Note: the audio version of this posting is available here (also on any podcast player)
Ok, are you still with me after that subtitle? :-)
If so, when you get a chance, please try this exercise:
Think of something you are currently doing - anything - and then shift your perspective on that activity from an ‘endless growth’ lens to a ‘societal collapse’ lens.
Everything changes, right?
Well, maybe not right away…
Here’s an example: You’re driving a car and you’re ‘endless growth’ mode. You might feel encouraged, seemingly without consequence, to want a bigger or faster vehicle, whereas with a societal collapse lens, hum, you would make rethink owning a private vehicle altogether and focus your energies on other things such as on our dying planet.
Same car, two very different lenses.
Jimmy Ung’s in e164 jimmy ung - proximity proportionate responsibility of the conscient podcast said something that I think is worth remembering at this point:
· ‘If we were to do an inventory of where all the things we own were made, that would give us a very interesting map of where our responsibility, our attention and our donations ought to go because our pressures on the global systems can be revealed. That's a much more reasonable way to interact with different crises than to simply read about it on the news and interact with the whole of it without the context of our footprint.’
Right, context.
So, having done the exercise, what does one do? : car sharing, keep our old phones as long as possible, donate strategically to charity, learn to unlearn ? There are many things that we are doing and can continue to do more of…
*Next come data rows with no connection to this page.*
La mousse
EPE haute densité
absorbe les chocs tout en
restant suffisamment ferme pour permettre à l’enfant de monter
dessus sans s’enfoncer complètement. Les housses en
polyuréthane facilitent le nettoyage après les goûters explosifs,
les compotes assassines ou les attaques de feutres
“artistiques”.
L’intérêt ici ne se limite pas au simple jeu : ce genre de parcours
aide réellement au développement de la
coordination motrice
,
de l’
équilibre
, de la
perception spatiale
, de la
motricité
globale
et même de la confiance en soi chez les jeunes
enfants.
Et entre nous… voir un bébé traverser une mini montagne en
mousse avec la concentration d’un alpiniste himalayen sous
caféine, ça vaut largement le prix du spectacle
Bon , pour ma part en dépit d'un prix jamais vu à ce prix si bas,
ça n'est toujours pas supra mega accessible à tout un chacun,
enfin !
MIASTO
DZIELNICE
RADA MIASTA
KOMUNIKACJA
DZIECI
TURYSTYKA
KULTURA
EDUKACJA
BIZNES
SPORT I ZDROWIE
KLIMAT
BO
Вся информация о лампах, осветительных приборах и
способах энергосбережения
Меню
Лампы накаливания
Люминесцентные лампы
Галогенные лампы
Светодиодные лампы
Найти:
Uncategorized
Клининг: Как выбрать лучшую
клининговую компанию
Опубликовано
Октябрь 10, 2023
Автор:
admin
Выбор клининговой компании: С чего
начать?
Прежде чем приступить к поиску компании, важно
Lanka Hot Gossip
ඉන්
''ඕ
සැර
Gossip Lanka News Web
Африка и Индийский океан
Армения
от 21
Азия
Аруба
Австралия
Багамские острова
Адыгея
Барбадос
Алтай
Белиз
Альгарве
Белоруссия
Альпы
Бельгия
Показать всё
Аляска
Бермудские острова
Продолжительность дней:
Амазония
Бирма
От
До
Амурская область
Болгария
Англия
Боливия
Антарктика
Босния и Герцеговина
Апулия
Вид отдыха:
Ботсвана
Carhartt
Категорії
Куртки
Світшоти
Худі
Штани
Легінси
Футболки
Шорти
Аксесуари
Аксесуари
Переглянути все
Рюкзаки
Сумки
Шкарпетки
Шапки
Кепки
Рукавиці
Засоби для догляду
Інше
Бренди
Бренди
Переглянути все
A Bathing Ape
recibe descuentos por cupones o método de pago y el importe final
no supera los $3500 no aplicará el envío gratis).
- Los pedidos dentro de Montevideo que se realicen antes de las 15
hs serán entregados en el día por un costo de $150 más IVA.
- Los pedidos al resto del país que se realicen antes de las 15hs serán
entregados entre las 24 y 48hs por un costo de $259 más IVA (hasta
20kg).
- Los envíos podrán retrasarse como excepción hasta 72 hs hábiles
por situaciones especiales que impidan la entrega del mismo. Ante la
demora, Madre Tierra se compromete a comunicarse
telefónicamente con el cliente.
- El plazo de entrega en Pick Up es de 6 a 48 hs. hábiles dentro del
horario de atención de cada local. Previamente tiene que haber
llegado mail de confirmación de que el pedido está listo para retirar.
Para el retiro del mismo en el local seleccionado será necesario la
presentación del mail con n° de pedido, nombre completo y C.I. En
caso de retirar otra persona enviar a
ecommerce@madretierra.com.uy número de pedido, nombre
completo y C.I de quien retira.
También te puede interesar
But, the critical part is to apply this idea of ‘lens shift’ in every aspect of our lives and see where it takes us.
Personally, it has brought relief, relief in the spirit of the Deep Adaptation Forum’s ‘embodying and enabling loving responses to our predicament’.
Relief, but not in a doomist or defeatist kind of way, but relief in the sense of releasing pressure.
Releasing pressure that helps me deal with things as they really are and direct my energy based on what I feel about that reality not what I imagine through the fairy tale of modernity.
I got an interesting response as to this posting from an artist and colleague Don Hill who said:
‘Any dichotomy —an either/or dilemma— is suspicious from the get-go. A zen parable is helpful perhaps: If you answer my question incorrectly, I will beat you with a stick. If you answer my question correctly, I will beat you with a stick. What is your answer? Thump. You must address the query — non-answers are an answer. Whack! No matter — you answered... There may be a resolution, if only you would _take the stick_…’
My response was:
‘I’ve been told that I’m heavy handed and paternalistic in writing, not leaving enough room for the listener or reader to take their own space. Ive been working on it, but in this case, I wanted to be black-and-white as a polemic and provocation (most people will ignore what I say anyway so why not tell it like it is) knowing, alas, that there’s a lot of space in between those two polarities.’
Since then I’ve been thinking about Don’s zen parable, notably what it might mean to ‘take the stick’, e.g. not responding to unanswerable questions but to act with relevance to situations such las iving in the fairy tale modernity.
Maybe ‘Taking the stick’ means changing the story?
Thank you, Claude Schryer, for this intelligent, sensitive comment that is filled with wisdom. I hope this "lens shift" can be spread out to the whole world. It is an eye opener.